Design and testing of Gd3+-Loaded Ultrasmall Hollow Mesoporous Silica Nanosphere Platform as High Sensitivity Probes for Targeted Magnetic Resonance Imaging of Tumor In Vivo

Magnetic resonance imaging (MRI) has become a powerful technique in diagnostic clinical medicine and biomedical research by providing long-term, high spatial resolution images of soft tissue without exposing to ionizing radiation. However, MRI still suffers from a relatively low sensitivity and in one third of all MRI clinic scans contrast agents (CAs) are needed. Therefore, the development of highly efficient CAs has been an object of great interest to improve the MR sensitivity. Herein, we developed a targeting, high relaxivity, fluorimagnetic nanoprobe based on fluorescein-doped and amino-functionalized small size mesoporous silica nanoparticles (MSNs) (~ 30 nm).
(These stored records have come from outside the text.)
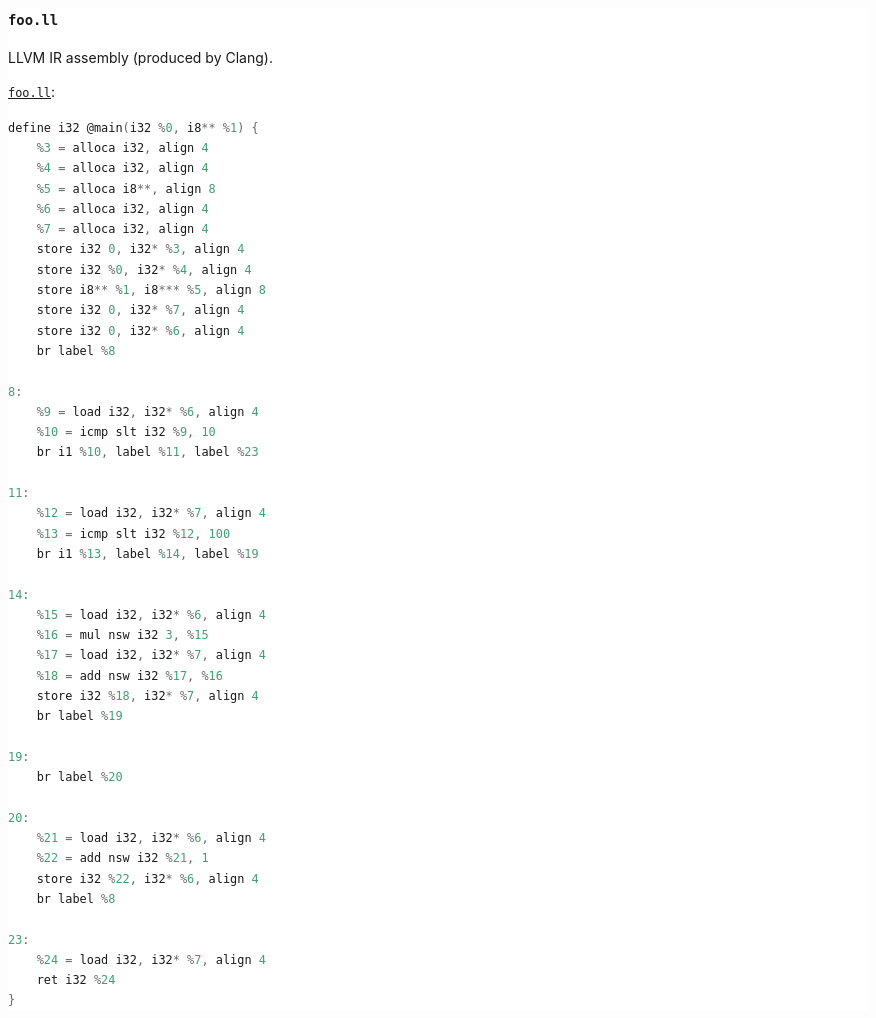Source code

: ### `foo.ll`

LLVM IR assembly (produced by Clang).

[`foo.ll`](generated_output_example/foo.ll):
```c
define i32 @main(i32 %0, i8** %1) {
	%3 = alloca i32, align 4
	%4 = alloca i32, align 4
	%5 = alloca i8**, align 8
	%6 = alloca i32, align 4
	%7 = alloca i32, align 4
	store i32 0, i32* %3, align 4
	store i32 %0, i32* %4, align 4
	store i8** %1, i8*** %5, align 8
	store i32 0, i32* %7, align 4
	store i32 0, i32* %6, align 4
	br label %8

8:
	%9 = load i32, i32* %6, align 4
	%10 = icmp slt i32 %9, 10
	br i1 %10, label %11, label %23

11:
	%12 = load i32, i32* %7, align 4
	%13 = icmp slt i32 %12, 100
	br i1 %13, label %14, label %19

14:
	%15 = load i32, i32* %6, align 4
	%16 = mul nsw i32 3, %15
	%17 = load i32, i32* %7, align 4
	%18 = add nsw i32 %17, %16
	store i32 %18, i32* %7, align 4
	br label %19

19:
	br label %20

20:
	%21 = load i32, i32* %6, align 4
	%22 = add nsw i32 %21, 1
	store i32 %22, i32* %6, align 4
	br label %8

23:
	%24 = load i32, i32* %7, align 4
	ret i32 %24
}
```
The fluorescein dye (FITC) was embedded in the framework of the silica by co-condensation with a modified silicate source, endowing the MSNs with fluorescent properties in order to visualize the interaction of the MSNs with cells. The MSNs surface was further functionalized with macrocyclic Gd-complexes: Gd-DOTAGA and the αvβ3 integrin targeting ligand RGD peptide. The final nanoprobe (Gd-MSNs-RGD) showed good physiological stability and high relaxivity (37.6 mM-1s-1 at 21.5 MHz). The cytotoxicity and targeting capability of the Gd-MSNs-RGD nanoprobes were first evaluated in human malignant gliomas U87MG cells (which overexpress integrin αvβ3 receptors) by fluorescence and MR imaging. The Gd-MSNs-RGD showed very low cytotoxicity and highly specificity binding affinity to integrin-positive U87MG cells in vitro. Then, the Gd-MSNs-RGD nanoprobes were tested fro the visualization of xenografts tumor models. The in vivo MR images clearly highlighted the tumor from 1 to 6 hours after intravenous administration. These results were further confirmed by the ex vivo fluorescence imaging of major organs. In conclusion, our results have successfully demonstrated the application of integrin αvβ3 targeting Gd-MSNs-RGD for high sensitive multifunctional imaging studies, from the cellular scale to small-animal whole-body evaluation.